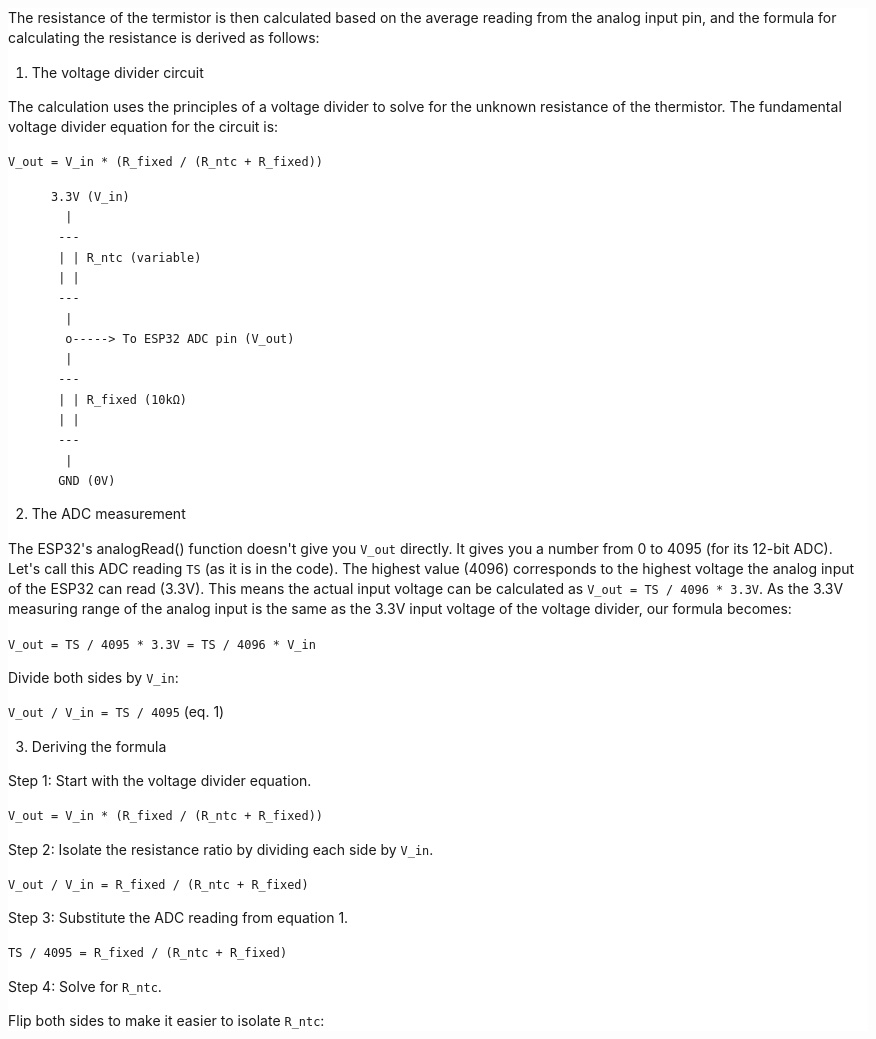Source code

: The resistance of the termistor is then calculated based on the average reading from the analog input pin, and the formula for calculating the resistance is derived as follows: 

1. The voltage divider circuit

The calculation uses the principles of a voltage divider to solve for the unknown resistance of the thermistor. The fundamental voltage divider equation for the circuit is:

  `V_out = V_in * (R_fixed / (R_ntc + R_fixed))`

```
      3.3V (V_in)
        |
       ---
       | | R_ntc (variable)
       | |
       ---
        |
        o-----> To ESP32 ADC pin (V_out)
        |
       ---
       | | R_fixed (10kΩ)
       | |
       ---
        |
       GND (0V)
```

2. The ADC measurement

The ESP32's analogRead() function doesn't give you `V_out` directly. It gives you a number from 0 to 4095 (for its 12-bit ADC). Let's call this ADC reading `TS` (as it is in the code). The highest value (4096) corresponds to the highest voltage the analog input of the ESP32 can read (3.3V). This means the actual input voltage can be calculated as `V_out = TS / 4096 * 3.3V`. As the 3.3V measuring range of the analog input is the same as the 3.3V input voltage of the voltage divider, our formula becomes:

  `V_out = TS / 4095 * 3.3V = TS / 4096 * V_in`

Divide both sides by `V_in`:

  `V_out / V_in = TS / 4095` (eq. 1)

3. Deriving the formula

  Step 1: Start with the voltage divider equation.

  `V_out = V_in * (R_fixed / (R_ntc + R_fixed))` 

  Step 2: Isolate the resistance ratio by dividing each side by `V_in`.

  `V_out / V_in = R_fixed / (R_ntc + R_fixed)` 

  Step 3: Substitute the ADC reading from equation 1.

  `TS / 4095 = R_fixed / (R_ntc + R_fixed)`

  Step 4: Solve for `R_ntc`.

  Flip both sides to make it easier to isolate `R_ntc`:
---
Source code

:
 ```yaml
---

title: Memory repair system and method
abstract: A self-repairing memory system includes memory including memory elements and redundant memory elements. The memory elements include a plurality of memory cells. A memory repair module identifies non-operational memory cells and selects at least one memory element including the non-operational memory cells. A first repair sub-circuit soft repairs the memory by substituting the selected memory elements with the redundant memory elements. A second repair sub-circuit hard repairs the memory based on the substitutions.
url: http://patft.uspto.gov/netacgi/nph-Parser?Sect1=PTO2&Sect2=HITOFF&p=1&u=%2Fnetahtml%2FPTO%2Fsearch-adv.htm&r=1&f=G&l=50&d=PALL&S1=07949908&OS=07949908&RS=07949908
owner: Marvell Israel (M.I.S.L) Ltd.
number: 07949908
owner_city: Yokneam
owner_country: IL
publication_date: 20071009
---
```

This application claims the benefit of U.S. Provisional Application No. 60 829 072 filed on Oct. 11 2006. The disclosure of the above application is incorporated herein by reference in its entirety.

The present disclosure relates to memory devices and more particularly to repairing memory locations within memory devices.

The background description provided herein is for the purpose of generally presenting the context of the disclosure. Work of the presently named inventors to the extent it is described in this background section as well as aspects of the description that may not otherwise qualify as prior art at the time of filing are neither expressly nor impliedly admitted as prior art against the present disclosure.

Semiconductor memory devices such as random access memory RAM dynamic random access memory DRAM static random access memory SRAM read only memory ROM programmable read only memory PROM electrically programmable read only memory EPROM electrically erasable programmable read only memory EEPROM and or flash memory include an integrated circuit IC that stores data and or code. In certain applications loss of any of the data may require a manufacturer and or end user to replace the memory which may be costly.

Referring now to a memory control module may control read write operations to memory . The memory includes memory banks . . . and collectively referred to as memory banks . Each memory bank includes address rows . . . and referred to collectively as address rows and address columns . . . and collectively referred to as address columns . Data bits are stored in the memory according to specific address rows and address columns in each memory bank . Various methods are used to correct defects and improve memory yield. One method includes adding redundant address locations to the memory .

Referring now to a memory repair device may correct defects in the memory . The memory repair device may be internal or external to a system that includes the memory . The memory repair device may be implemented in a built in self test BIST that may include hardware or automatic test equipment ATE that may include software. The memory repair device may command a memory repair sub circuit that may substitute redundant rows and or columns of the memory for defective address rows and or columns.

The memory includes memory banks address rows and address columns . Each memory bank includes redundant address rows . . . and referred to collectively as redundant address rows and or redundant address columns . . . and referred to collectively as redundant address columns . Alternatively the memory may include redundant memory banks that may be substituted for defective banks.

→ Exercise brief
Each line that holds the word "defective" should be extracted from the records.

→ Answer to this exercise
Referring now to a memory repair device may correct defects in the memory . The memory repair device may be internal or external to a system that includes the memory . The memory repair device may be implemented in a built in self test BIST that may include hardware or automatic test equipment ATE that may include software. The memory repair device may command a memory repair sub circuit that may substitute redundant rows and or columns of the memory for defective address rows and or columns.
The memory includes memory banks address rows and address columns . Each memory bank includes redundant address rows . . . and referred to collectively as redundant address rows and or redundant address columns . . . and referred to collectively as redundant address columns . Alternatively the memory may include redundant memory banks that may be substituted for defective banks.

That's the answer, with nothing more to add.